I am excited about projects where engineering solutions meet medical needs, specifically those that enable individuals with disabilities interact with the world around them in a more inclusive environment. In the past, I have worked on developing affordable and customizable orthotic devices for individuals with spinal cord injuries and attempted to simplify control methods for complex prosthetic hands. As a postdoc at UW, I hope to harness the advancements in metamaterials and smart textiles to create custom solutions for assistance and rehabilitation needs of individuals with disabilities.
I am interested in applications of Deep Learning and Machine Learning in Genetics. We are trying to learn gene regulatory models from large-scale sequencing data to characterize the genetic sequences that determine molecular phenotypes. We focus on model interpretation to gain a better understanding of the underlying biological mechanisms that control changes in gene expression, and to identify the main trans-acting factors that are involved in these regulatory processes, such as transcription factors and RNA-binding proteins.

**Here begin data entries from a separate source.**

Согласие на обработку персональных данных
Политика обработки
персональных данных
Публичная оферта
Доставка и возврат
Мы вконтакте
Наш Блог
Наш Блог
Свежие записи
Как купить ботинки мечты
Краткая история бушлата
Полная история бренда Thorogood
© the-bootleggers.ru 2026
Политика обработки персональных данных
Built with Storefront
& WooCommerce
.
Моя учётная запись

Min Jae Song is a postdoctoral scholar at UW, working with Allen School professors Rachel Lin and Jamie Morgenstern. Min Jae's research interests lie at the intersection of theoretical computer science and machine learning, with a recent focus on establishing algorithmic fairness using tools from theoretical computer science. He obtained his Ph.D. in computer science from New York University, under the supervision of Oded Regev and Joan Bruna, where his research focused on the computational complexity of statistical inference.
Max Willsey earned his Ph.D. at the Allen School and as a postdoc works mostly in programming languages (PLSE group) with Zachary Tatlock but also collaborates with friends in molecular systems (MISL), and machine learning systems (SAMPL). He is currently working on egg, a toolkit for program optimization and synthesis powered by e-graphs and equality saturation.
Xinyi Zhou is a postdoctoral scholar working with Allen School professors Tim Althoff and Amy Zhang. Her research interests are broadly in the intersection of data mining, machine learning, and social computing. Her research has and will continue striving to bridge the gap between social theories and (multimodal) ML/AI techniques to comprehend and improve the online information ecosystem that can breed misleading, untrusted, biased, threatening, insecure, and distracting messages.